— Task set —
a) From the forum thread below about last digits of factorials, quote the part that opens with the words containing "Your solution is" and closes with "to correct it....".
b) In the forum thread below about last digits of factorials, what number is given as the value of (1!)^3+(2!)^3+(3!)^3+(4!)^3?

Your solution is not correct; look, it asks for the last digit. It's actually a modular arithmetic exercise...

remember that every integer from $5!$.......... is divisible by 10.so just calculate the first four.

sorry Moon bhaia, i forgot to correct it....

It's like this-
As for every integer $n>5,10\mid n!$ so the last digit (suppose $a$) will be-
$a\equiv 1!+2!+3!+4!\equiv 1+2+6+4(mod 10)$
$a\equiv 3(mod 10)$
Or,$a=3$(as $a<10$)

shouldn't the solution be like this?
\[(1!)^3+(2!)^3+(3!)^3+(4!)^3=14049\equiv 9(mod10)\]
so the last digit should be 9.
am i correct?

Yes the answer is correct, but I could not do such multiplications in the hall, so here is another solution frm me

$(1!)^3\equiv 1(mod 10)$
$(2!)^3= 2^3\equiv 8(mod 10)$
$(3!)^3=6^3\equiv 6(mod 10)$( 6 last digit amon number er jekono power last digit 6)
$(4!)^3=24^3\equiv 4(mod 10)$( 4 last digit hole odd power e last digit hoy 4, even power e last digit hoy 6)
after these $(n!)^3\equiv 0(mod 10)$(last digit 0)
so we find the last digit = $19\equiv 9(mod10)$
the answer is $9$

— Provided material —
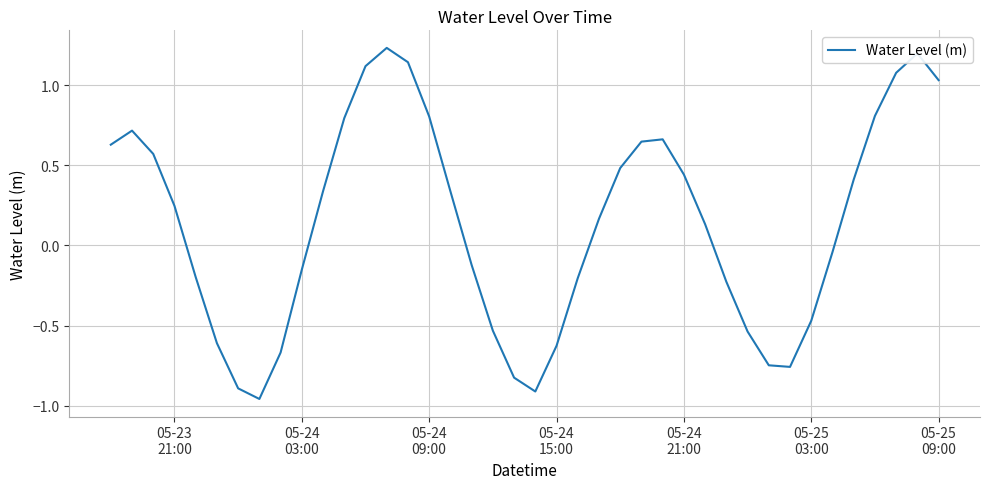

What is the difference between the maximum and minimum values?

2.2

— Responses to the exercise —
a)
Your solution is not correct; look, it asks for the last digit. It's actually a modular arithmetic exercise...

remember that every integer from $5!$.......... is divisible by 10.so just calculate the first four.

sorry Moon bhaia, i forgot to correct it....

b) 14049